• _Provided information_
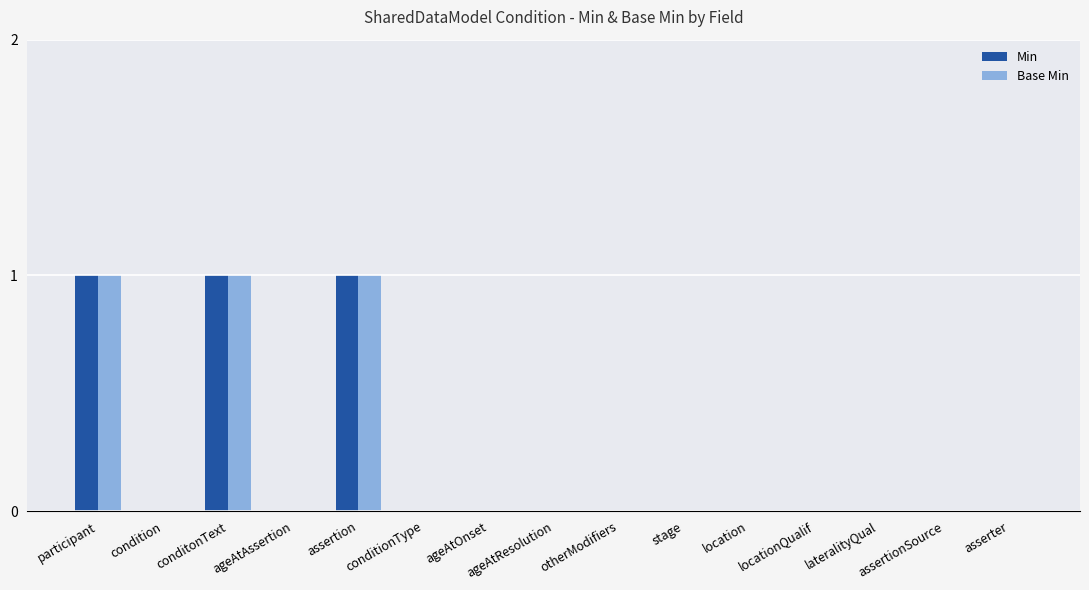

True or false: Base Min has a value of 2 at participant.

False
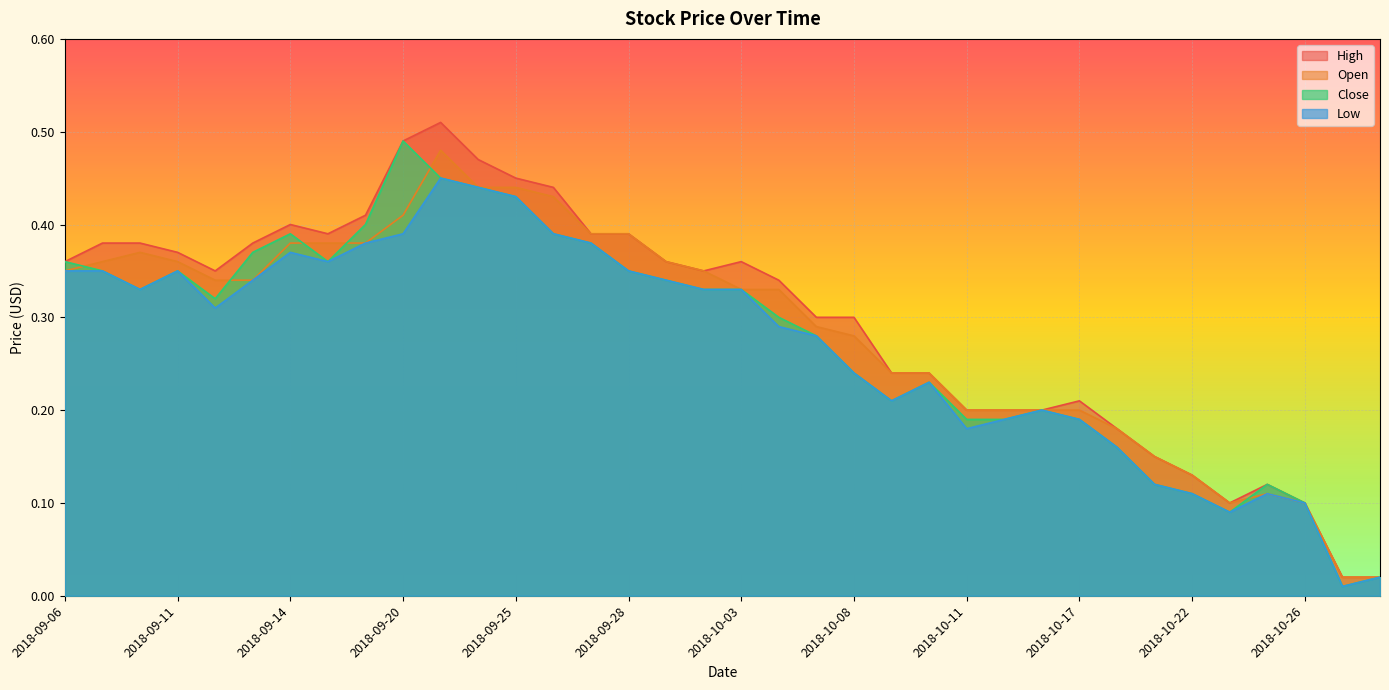

The Open series shows 0.4 at 2018-09-28. True or false?

True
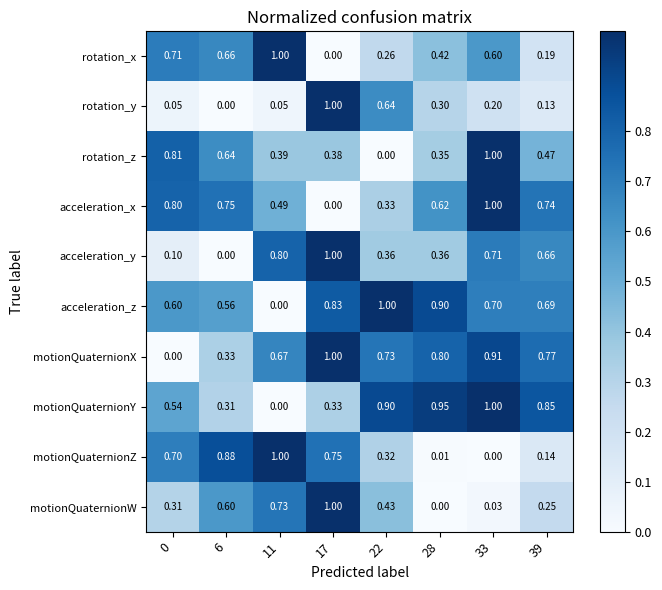

Which series has the largest total across all categories?

acceleration_z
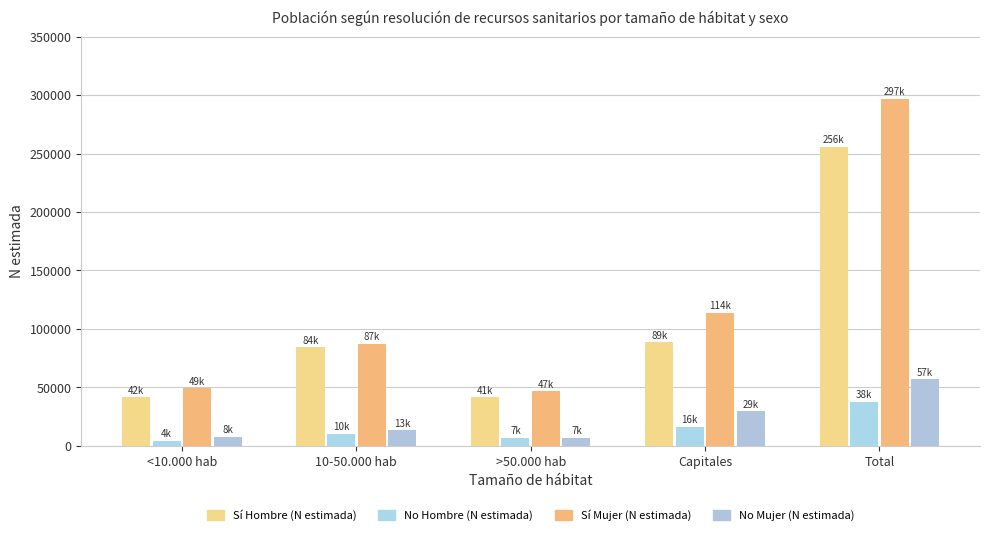

How many bars are there in total?

20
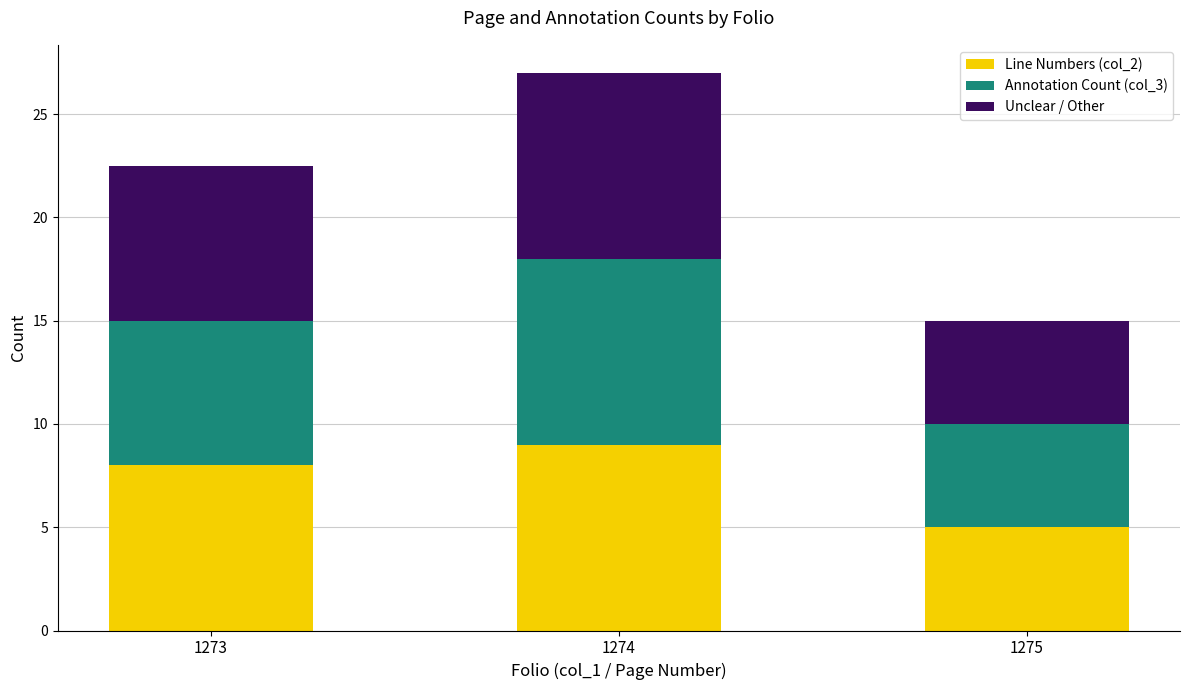

Which category has the lowest value in the Line Numbers (col_2) series?

1275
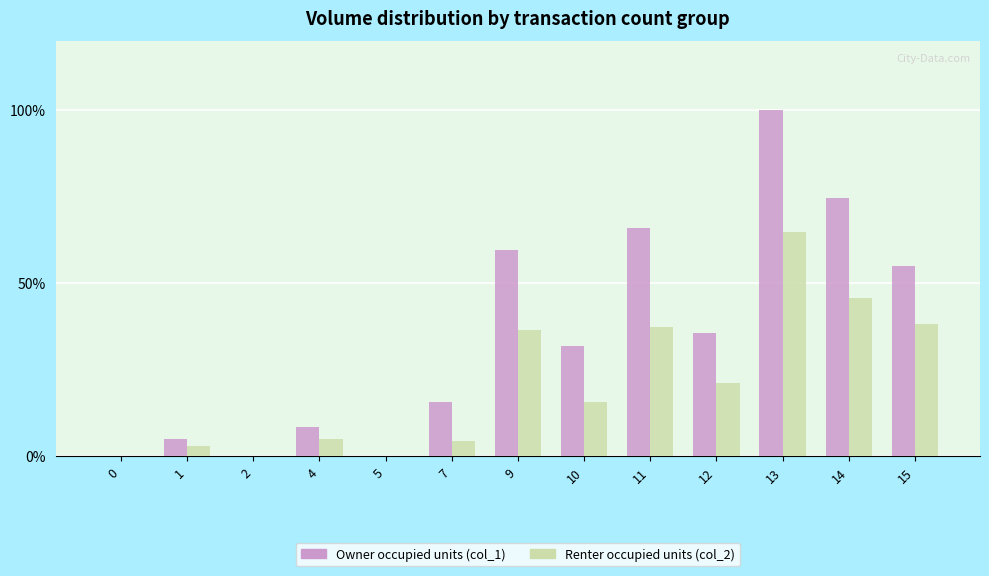

At which category is the sum across all series the highest?

13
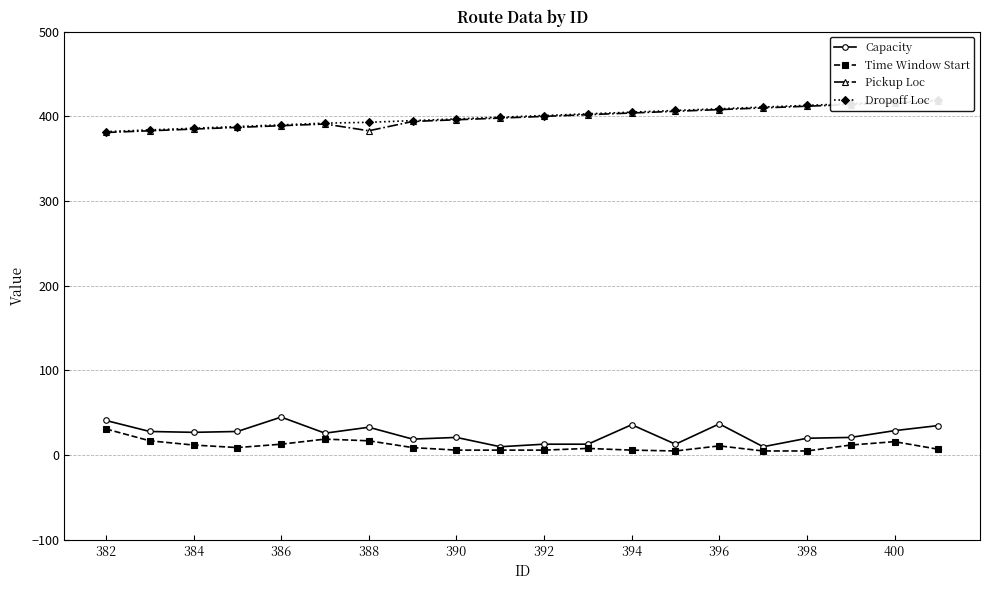

Is the value of Dropoff Loc at 394 greater than the value of Time Window Start at 19?

Yes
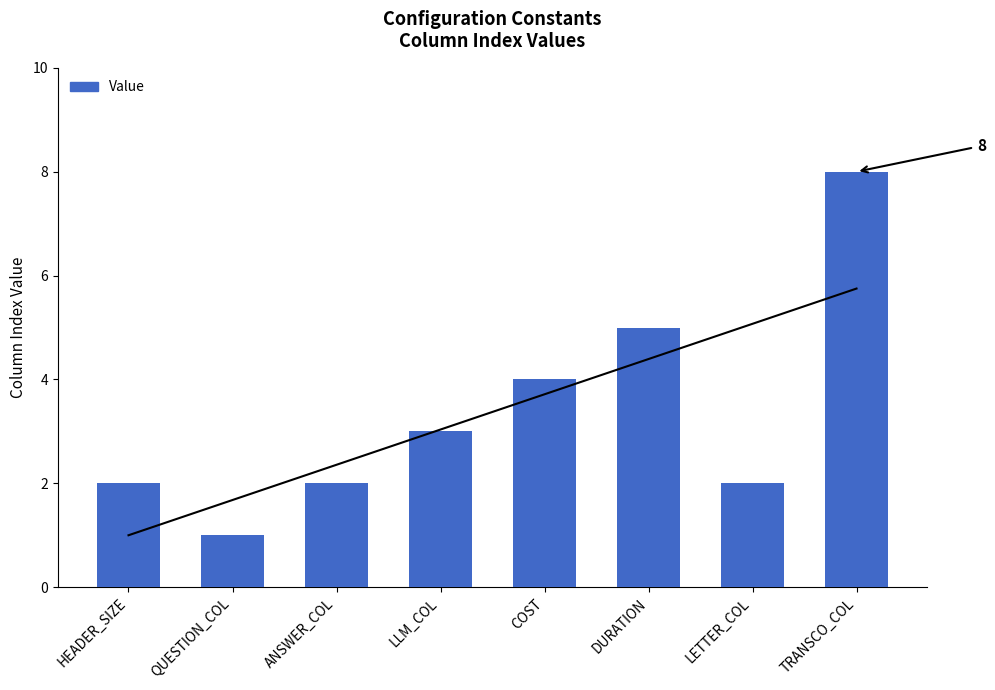

List the labels in order of value, largest first.

TRANSCO_COL, DURATION, COST, LLM_COL, HEADER_SIZE, ANSWER_COL, LETTER_COL, QUESTION_COL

• _Task goal_
Rewrite all of the records above with "series" changed to "group" everywhere and nothing else altered. Leave out the pictures.

• _Solution to the exercise_
True or false: Base Min has a value of 2 at participant.

False

The Open group shows 0.4 at 2018-09-28. True or false?

True

Which group has the largest total across all categories?

acceleration_z

How many bars are there in total?

20

Which category has the lowest value in the Line Numbers (col_2) group?

1275

At which category is the sum across all group the highest?

13

Is the value of Dropoff Loc at 394 greater than the value of Time Window Start at 19?

Yes

List the labels in order of value, largest first.

TRANSCO_COL, DURATION, COST, LLM_COL, HEADER_SIZE, ANSWER_COL, LETTER_COL, QUESTION_COL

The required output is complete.